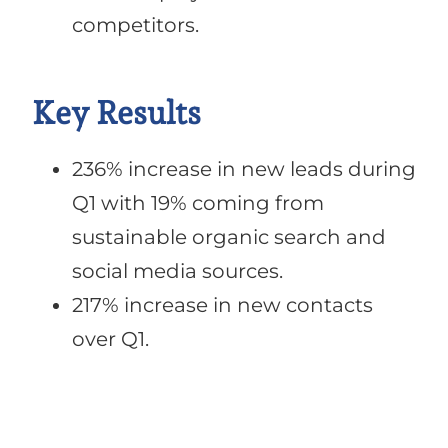
competitors.
Key Results
236% increase in new leads during
Q1 with 19% coming from
sustainable organic search and
social media sources.
217% increase in new contacts
over Q1.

####################

PROBLEM TO SOLVE >> The expected response consists solely of the lines from the one with "Key Results" through the end of the records, repeated exactly.

TASK RESULT >>
Key Results
236% increase in new leads during
Q1 with 19% coming from
sustainable organic search and
social media sources.
217% increase in new contacts
over Q1.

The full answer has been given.